DON’T FEEL THE NEED TO DO IT YOURSELF
Not all companies will have experts in-house who are familiar with the technologies required to conduct virtual trials. If a company is thinking about conducting a virtual trial, Lau’s advice is simple: Don’t try and do it alone.
“Engage with technology companies to guide you through this endeavor or hire a consultant with the needed expertise. Accessing someone who has done this before or worked through some of the challenges may help speed up the process. Many of the large CROs also will possess knowledge and capabilities.

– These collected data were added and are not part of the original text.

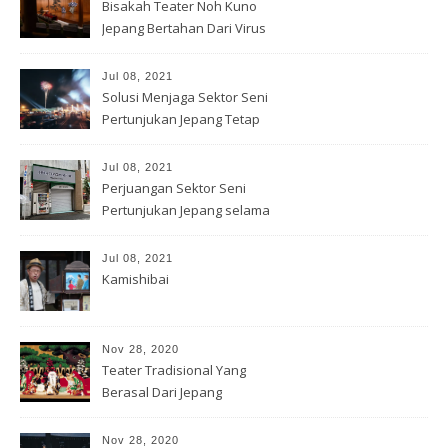
Bisakah Teater Noh Kuno
Jepang Bertahan Dari Virus
Corona?
Jul 08, 2021
Solusi Menjaga Sektor Seni
Pertunjukan Jepang Tetap
Hidup
Jul 08, 2021
Perjuangan Sektor Seni
Pertunjukan Jepang selama
Covid-19
Jul 08, 2021
Kamishibai
Nov 28, 2020
Teater Tradisional Yang
Berasal Dari Jepang
Nov 28, 2020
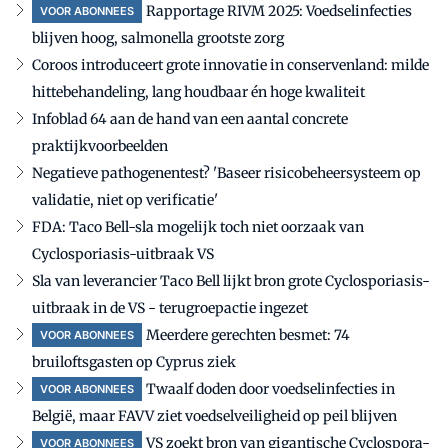
Rapportage RIVM 2025: Voedselinfecties
VOOR ABONNEES
blijven hoog, salmonella grootste zorg
Coroos introduceert grote innovatie in conservenland: milde
hittebehandeling, lang houdbaar én hoge kwaliteit
Infoblad 64 aan de hand van een aantal concrete
praktijkvoorbeelden
Negatieve pathogenentest? 'Baseer risicobeheersysteem op
validatie, niet op verificatie'
FDA: Taco Bell-sla mogelijk toch niet oorzaak van
Cyclosporiasis-uitbraak VS
Sla van leverancier Taco Bell lijkt bron grote Cyclosporiasis-
uitbraak in de VS - terugroepactie ingezet
Meerdere gerechten besmet: 74
VOOR ABONNEES
bruiloftsgasten op Cyprus ziek
Twaalf doden door voedselinfecties in
VOOR ABONNEES
België, maar FAVV ziet voedselveiligheid op peil blijven
VS zoekt bron van gigantische Cyclospora-
VOOR ABONNEES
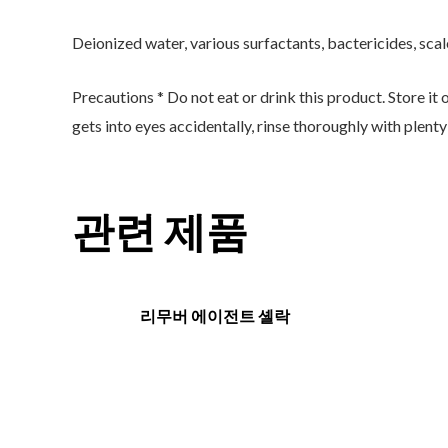
Deionized water, various surfactants, bactericides, scale
Precautions * Do not eat or drink this product. Store it o
gets into eyes accidentally, rinse thoroughly with plen
관련 제품
리무버 에이전트 셸락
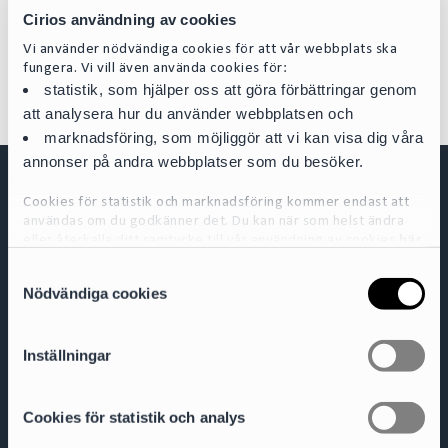
Cirios användning av cookies
For more information regarding the bankruptcy and sales
proceedings, kindly contact:
Vi använder nödvändiga cookies för att vår webbplats ska
fungera. Vi vill även använda cookies för:
statistik, som hjälper oss att göra förbättringar genom
att analysera hur du använder webbplatsen och
marknadsföring, som möjliggör att vi kan visa dig våra
annonser på andra webbplatser som du besöker.
Cookies för statistik och marknadsföring kommer endast att
användas om du godkänner det. Du kan när som helst ändra
eller återkalla ditt samtycke till vår användning av cookies
här
S
För mer detaljerad information om de cookies vi använder, se
Nödvändiga cookies
a
vår Cookiepolicy, som finns tillgänglig
här
Cirio Advokatbyrå AB
m
Box 3294
103 65 Stockholm
t
Inställningar
y
Org.nr 556953-0008
c
+ 46 8 527 916 00
contact@cirio.se
k
Cookies för statistik och analys
e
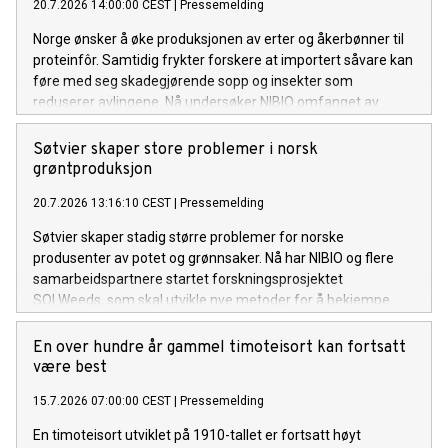
20.7.2026 14:00:00 CEST
|
Pressemelding
Norge ønsker å øke produksjonen av erter og åkerbønner til
proteinfôr. Samtidig frykter forskere at importert såvare kan
føre med seg skadegjørende sopp og insekter som
reduserer avlingene. Nå undersøker NIBIO omfanget av
problemet og mulige tiltak.
Søtvier skaper store problemer i norsk
grøntproduksjon
20.7.2026 13:16:10 CEST
|
Pressemelding
Søtvier skaper stadig større problemer for norske
produsenter av potet og grønnsaker. Nå har NIBIO og flere
samarbeidspartnere startet forskningsprosjektet
SOLWeeds, som skal utvikle nye metoder for å bekjempe
ugraset og redusere kostnadene for dyrkerne.
En over hundre år gammel timoteisort kan fortsatt
være best
15.7.2026 07:00:00 CEST
|
Pressemelding
En timoteisort utviklet på 1910-tallet er fortsatt høyt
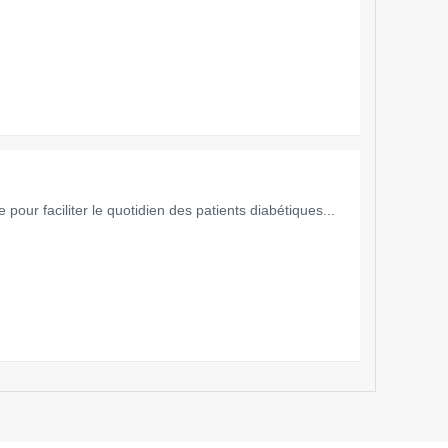
pour faciliter le quotidien des patients diabétiques...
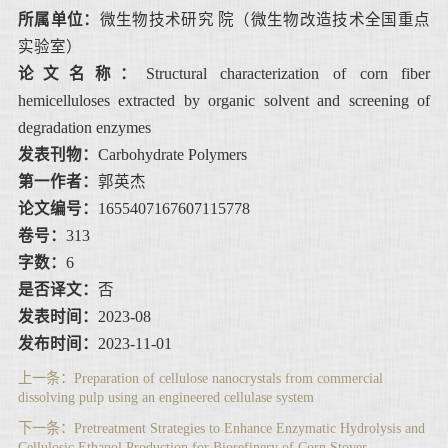
所属单位：
微生物技术研究 院（微生物改造技术全国重点
实验室）
论文名称：
Structural characterization of corn fiber
hemicelluloses extracted by organic solvent and screening of
degradation enzymes
发表刊物：
Carbohydrate Polymers
第一作者：
郭英杰
论文编号：
1655407167607115778
卷号：
313
字数：
6
是否译文：
否
发表时间：
2023-08
发布时间：
2023-11-01
上一条：
Preparation of cellulose nanocrystals from commercial
dissolving pulp using an engineered cellulase system
下一条：
Pretreatment Strategies to Enhance Enzymatic Hydrolysis and
Cellulosic Ethanol Production for Biorefinery of Corn Stover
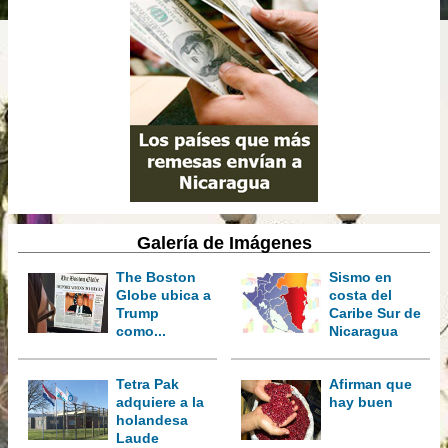
Galería de Imágenes
The Boston
Sismo en
Globe ubica a
costa del
Trump
Caribe Sur de
como...
Nicaragua
Tetra Pak
Afirman que
adquiere a la
hay buen
holandesa
Laude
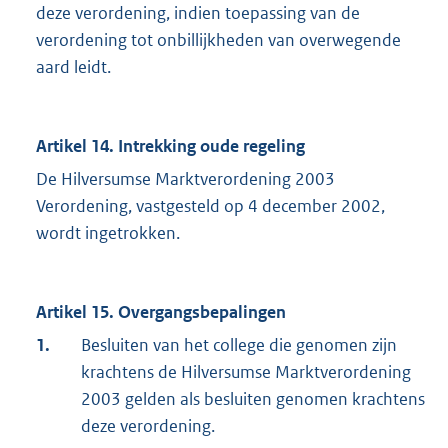
deze verordening, indien toepassing van de
verordening tot onbillijkheden van overwegende
aard leidt.
Artikel 14. Intrekking oude regeling
De Hilversumse Marktverordening 2003
Verordening, vastgesteld op 4 december 2002,
wordt ingetrokken.
Artikel 15. Overgangsbepalingen
1.
Besluiten van het college die genomen zijn
krachtens de Hilversumse Marktverordening
2003 gelden als besluiten genomen krachtens
deze verordening.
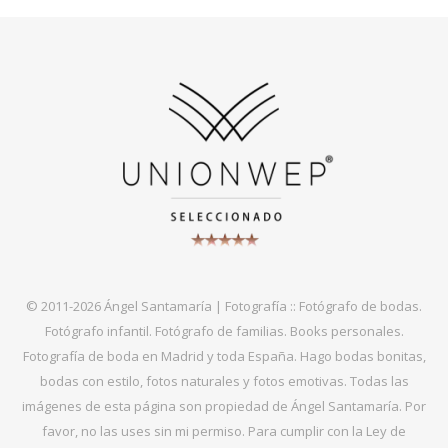
© 2011-2026 Ángel Santamaría | Fotografía :: Fotógrafo de bodas.
Fotógrafo infantil. Fotógrafo de familias. Books personales.
Fotografía de boda en Madrid y toda España. Hago bodas bonitas,
bodas con estilo, fotos naturales y fotos emotivas. Todas las
imágenes de esta página son propiedad de Ángel Santamaría. Por
favor, no las uses sin mi permiso. Para cumplir con la Ley de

They have a good idea of the challenges that may arise and can help guide you through them.”
As far as challenges go, Lau believes patient safety is first and foremost. “As with any clinical trial, patients in a virtual trial need to be educated on how to communicate safety concerns,” Lau said. “There should be procedures that ensure the safety of patients is properly monitored and managed.”
If information is being collected from wearable devices, in addition to managing privacy and security, the integrity of the data collected is also a concern. If patients aren’t wearing the devices appropriately or if data is not being properly captured or transferred accurately, that can jeopardize the study. There must also be a way of attributing the data to the right patient. Regulators will want to ensure all these concerns are properly mitigated and managed.
Wendy Lau, VP of operational improvement and reporting excellence, Astellas Pharamceuticals
“This is where it is helpful to work with someone who has done this before,” states Lau. “I have read articles noting cases where patients were not wearing or charging the devices properly. When those things happen, the data becomes less reliable. Experts who have been through this before will know where the common risks reside and will know how to manage them so patient data is captured consistently and accurately.”
PATIENT-CENTRICITY SHOULD BE PRIMARY DRIVER
As far as the types of trials that would be a good fit for a virtual approach, Lau recommends looking at those areas where telemedicine is already being used as a starting point, such as dermatology and cardiology. Still, she points to a study conducted by the American Medical Association, published in 2018, which reported that only around 15 percent of physicians are using telemedicine in their practices. The technology is also not being used in many rural areas where virtual trials would be a good fit for patients.
For any company considering wading into the virtual trial waters, both Lau and Weston recommend remembering the real reason for implementing them. These trials can certainly lead to greater efficiency and cost savings, but the main reason for adopting a virtual approach should be to make the burden of trials easier on patients.
“This is a very patient-centric model,” says Lau. “By making participation in trials easier for patients, a virtual approach can increase patient enrollment and retention and enable trial access to more diverse patient populations. Technology advancements being made will continue to make these trials an increasingly more attractive proposition for all stakeholders.”